» **WHAT YOU ARE ASKED TO DO**
Show every line in the records below that contains the word "knee".

» **DATA SUPPLIED**
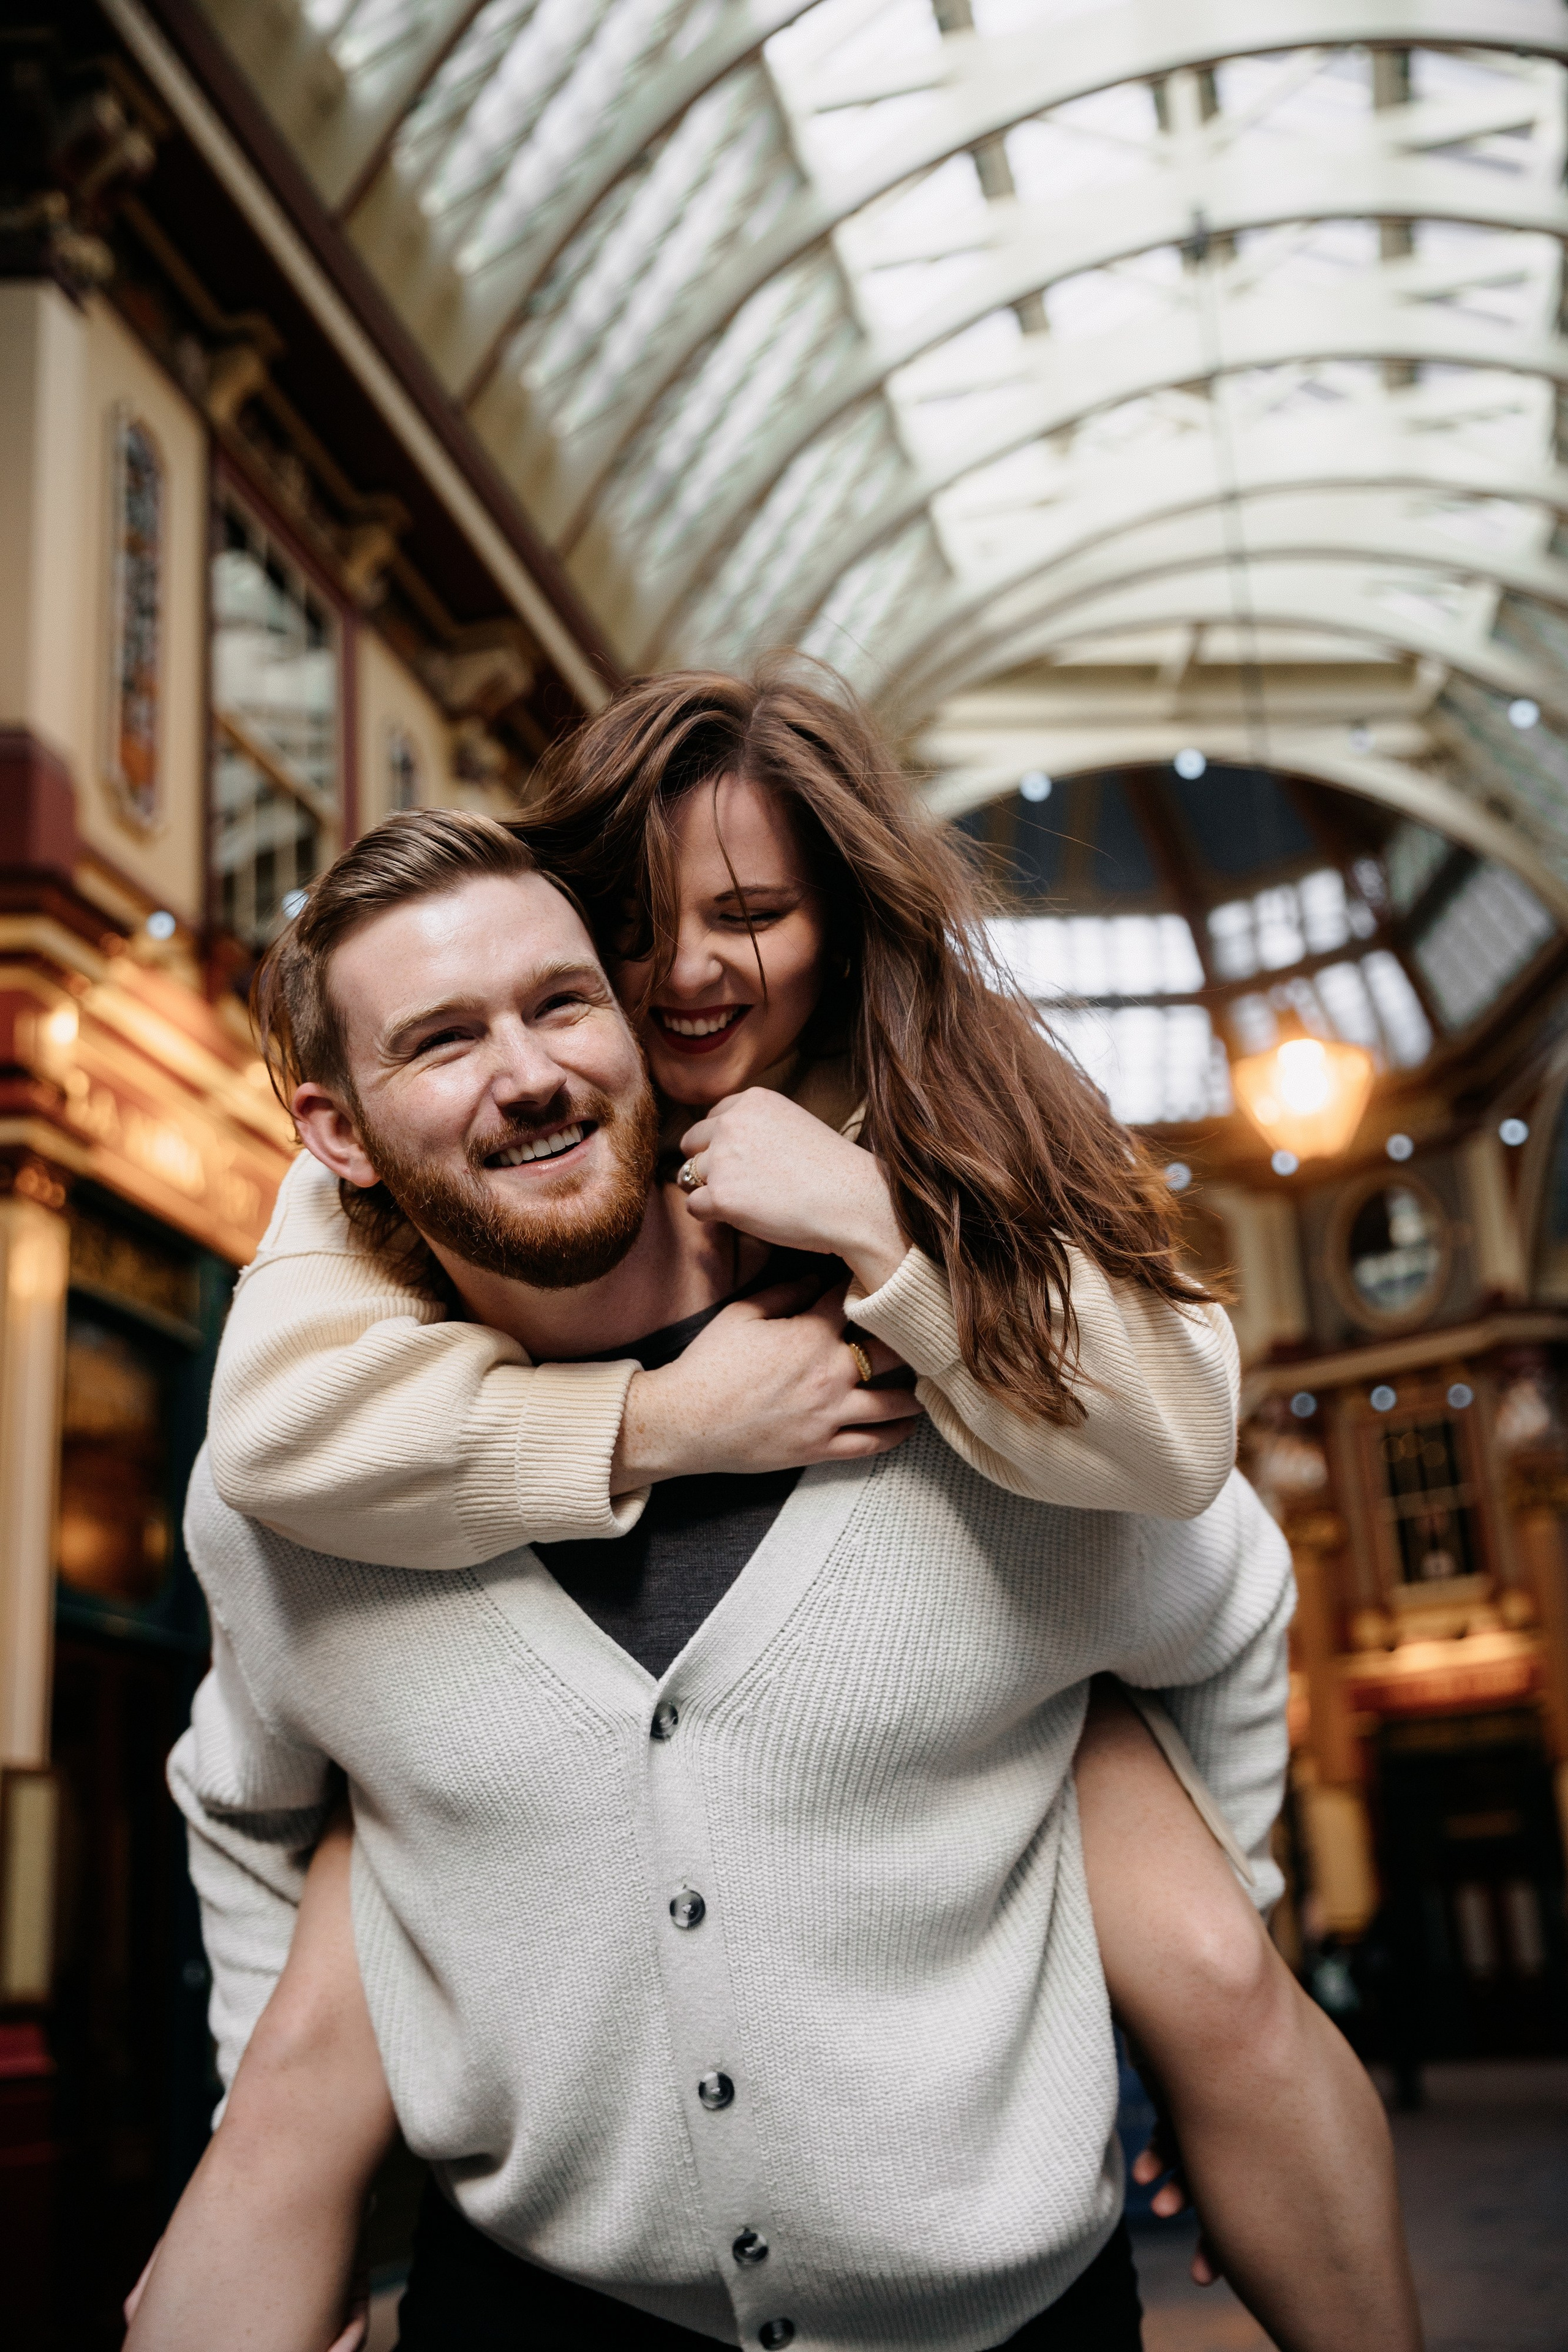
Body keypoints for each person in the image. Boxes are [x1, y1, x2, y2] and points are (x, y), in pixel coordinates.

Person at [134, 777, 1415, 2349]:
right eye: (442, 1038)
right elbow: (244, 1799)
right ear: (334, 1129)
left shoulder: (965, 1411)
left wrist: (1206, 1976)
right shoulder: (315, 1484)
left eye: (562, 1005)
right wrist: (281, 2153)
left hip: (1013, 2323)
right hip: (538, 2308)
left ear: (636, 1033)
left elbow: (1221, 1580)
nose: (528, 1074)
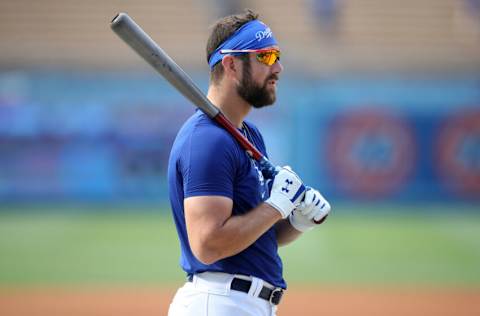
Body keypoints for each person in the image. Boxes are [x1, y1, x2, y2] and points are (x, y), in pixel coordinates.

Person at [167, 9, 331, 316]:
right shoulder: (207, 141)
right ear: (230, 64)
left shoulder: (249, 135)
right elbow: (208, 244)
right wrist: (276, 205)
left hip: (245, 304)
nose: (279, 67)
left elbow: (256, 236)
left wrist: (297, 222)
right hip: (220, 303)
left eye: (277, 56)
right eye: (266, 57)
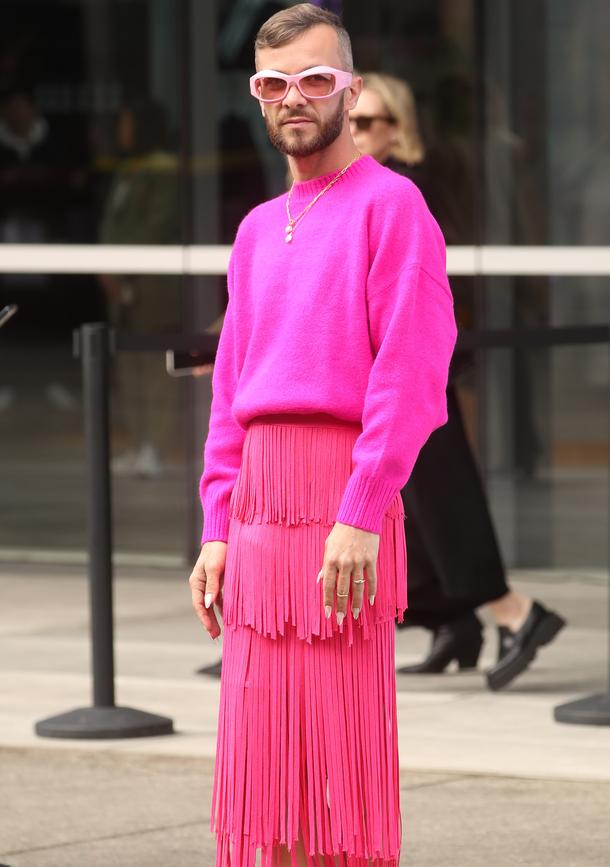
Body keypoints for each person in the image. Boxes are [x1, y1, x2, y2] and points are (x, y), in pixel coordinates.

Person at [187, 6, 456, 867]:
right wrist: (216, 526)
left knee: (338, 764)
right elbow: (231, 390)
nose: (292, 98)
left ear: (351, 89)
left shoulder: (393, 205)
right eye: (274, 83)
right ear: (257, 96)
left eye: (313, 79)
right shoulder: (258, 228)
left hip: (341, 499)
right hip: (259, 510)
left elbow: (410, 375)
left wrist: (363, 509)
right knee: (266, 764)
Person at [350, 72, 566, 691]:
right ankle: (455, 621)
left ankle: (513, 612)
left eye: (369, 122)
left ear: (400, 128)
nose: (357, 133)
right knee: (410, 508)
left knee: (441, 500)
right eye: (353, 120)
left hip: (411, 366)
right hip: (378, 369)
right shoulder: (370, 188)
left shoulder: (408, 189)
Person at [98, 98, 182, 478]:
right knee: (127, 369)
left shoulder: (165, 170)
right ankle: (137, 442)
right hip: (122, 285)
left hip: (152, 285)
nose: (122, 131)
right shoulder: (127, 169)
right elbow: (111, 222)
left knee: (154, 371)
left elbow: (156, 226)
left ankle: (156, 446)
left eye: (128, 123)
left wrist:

» **ANSWER TO THIS EXERCISE**
left knee: (338, 764)
right knee: (266, 764)
right knee: (410, 508)
left knee: (441, 500)
right knee: (127, 369)
left knee: (154, 371)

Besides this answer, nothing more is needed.